EXERCISE DIRECTIONS ::
When a line in the material contains the word "left", copy it.

RECORDS PROVIDED ::
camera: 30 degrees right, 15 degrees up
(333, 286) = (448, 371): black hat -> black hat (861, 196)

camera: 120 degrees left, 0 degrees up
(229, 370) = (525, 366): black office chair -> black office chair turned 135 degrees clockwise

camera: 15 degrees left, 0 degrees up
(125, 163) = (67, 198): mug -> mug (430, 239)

--

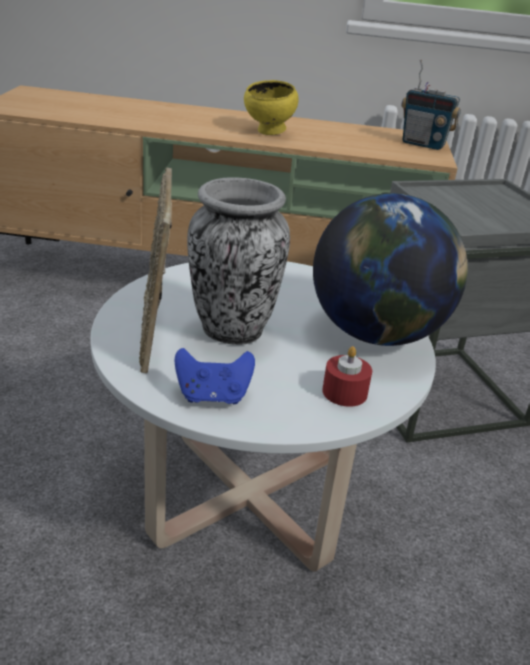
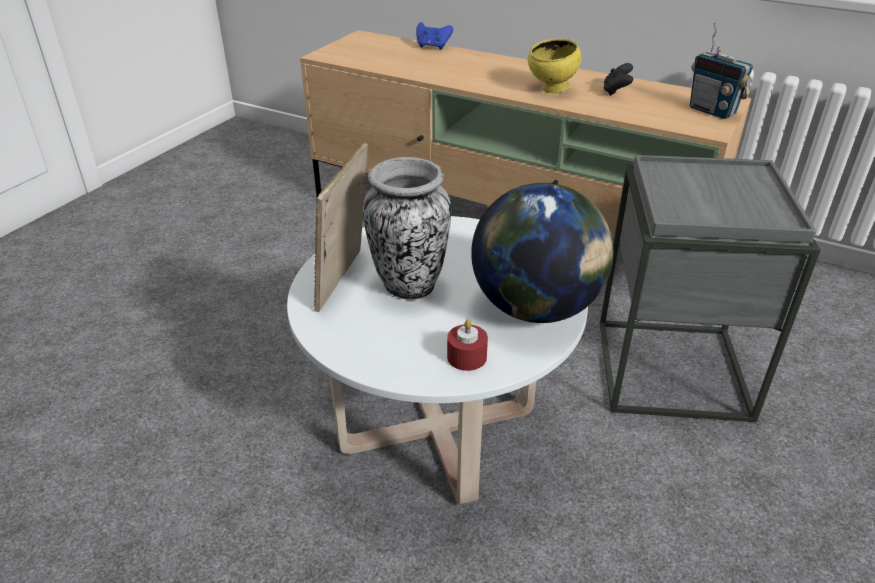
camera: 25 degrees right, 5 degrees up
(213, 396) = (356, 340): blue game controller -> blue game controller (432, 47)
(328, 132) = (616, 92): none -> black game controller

OUTPUT FOR THIS EXERCISE ::
camera: 120 degrees left, 0 degrees up
camera: 15 degrees left, 0 degrees up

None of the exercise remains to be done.